*Problem:* Without the pictures, print the lines running from the beginning of the material to the line containing "right wrist: (176, 49)", both ends included.

*Material for this task:*
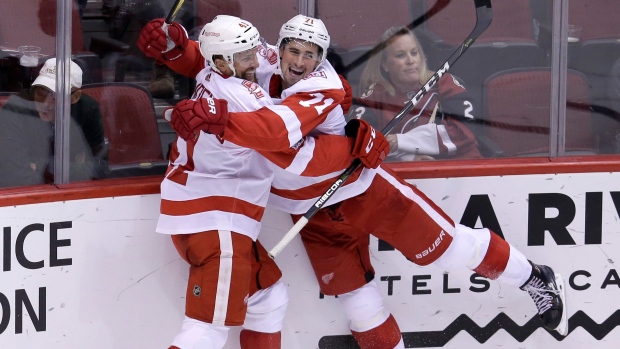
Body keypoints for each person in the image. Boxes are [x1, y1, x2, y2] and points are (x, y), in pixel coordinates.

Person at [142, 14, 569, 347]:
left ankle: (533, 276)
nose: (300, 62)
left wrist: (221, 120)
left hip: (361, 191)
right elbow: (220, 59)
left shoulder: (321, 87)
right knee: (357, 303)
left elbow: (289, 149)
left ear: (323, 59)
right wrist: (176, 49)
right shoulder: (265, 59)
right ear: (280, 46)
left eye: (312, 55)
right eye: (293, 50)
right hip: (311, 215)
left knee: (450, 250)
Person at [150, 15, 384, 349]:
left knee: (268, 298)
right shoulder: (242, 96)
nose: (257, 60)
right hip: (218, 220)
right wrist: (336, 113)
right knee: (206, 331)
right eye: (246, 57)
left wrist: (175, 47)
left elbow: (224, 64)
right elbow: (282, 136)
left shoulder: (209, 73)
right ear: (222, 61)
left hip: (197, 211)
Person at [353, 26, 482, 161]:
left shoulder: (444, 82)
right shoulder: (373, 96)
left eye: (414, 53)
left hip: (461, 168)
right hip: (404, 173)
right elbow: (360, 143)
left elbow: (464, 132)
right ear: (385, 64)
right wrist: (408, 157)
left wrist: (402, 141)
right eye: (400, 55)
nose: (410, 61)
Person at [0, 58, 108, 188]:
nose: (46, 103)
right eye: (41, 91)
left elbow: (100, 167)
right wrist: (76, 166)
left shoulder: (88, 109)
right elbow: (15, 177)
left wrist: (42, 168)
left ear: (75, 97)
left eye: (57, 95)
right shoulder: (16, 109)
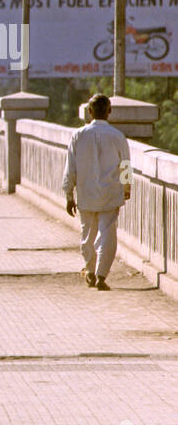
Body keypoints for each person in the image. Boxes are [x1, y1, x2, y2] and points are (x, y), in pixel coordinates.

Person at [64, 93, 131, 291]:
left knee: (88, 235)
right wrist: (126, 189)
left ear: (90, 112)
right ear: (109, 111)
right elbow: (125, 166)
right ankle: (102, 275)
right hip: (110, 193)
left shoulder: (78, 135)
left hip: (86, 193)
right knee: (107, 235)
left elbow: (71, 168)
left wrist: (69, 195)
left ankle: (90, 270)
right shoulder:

*Reply to the exercise:*
Body keypoints for each person in the image. Boxes are [x1, y1, x2, y2] and points are (x, y), in pixel coordinates.

Person at [142, 14, 569, 347]:
left ankle: (533, 276)
nose: (300, 62)
left wrist: (221, 120)
left hip: (361, 191)
right elbow: (220, 59)
left shoulder: (321, 87)
right knee: (357, 303)
left elbow: (289, 149)
left ear: (323, 59)
right wrist: (176, 49)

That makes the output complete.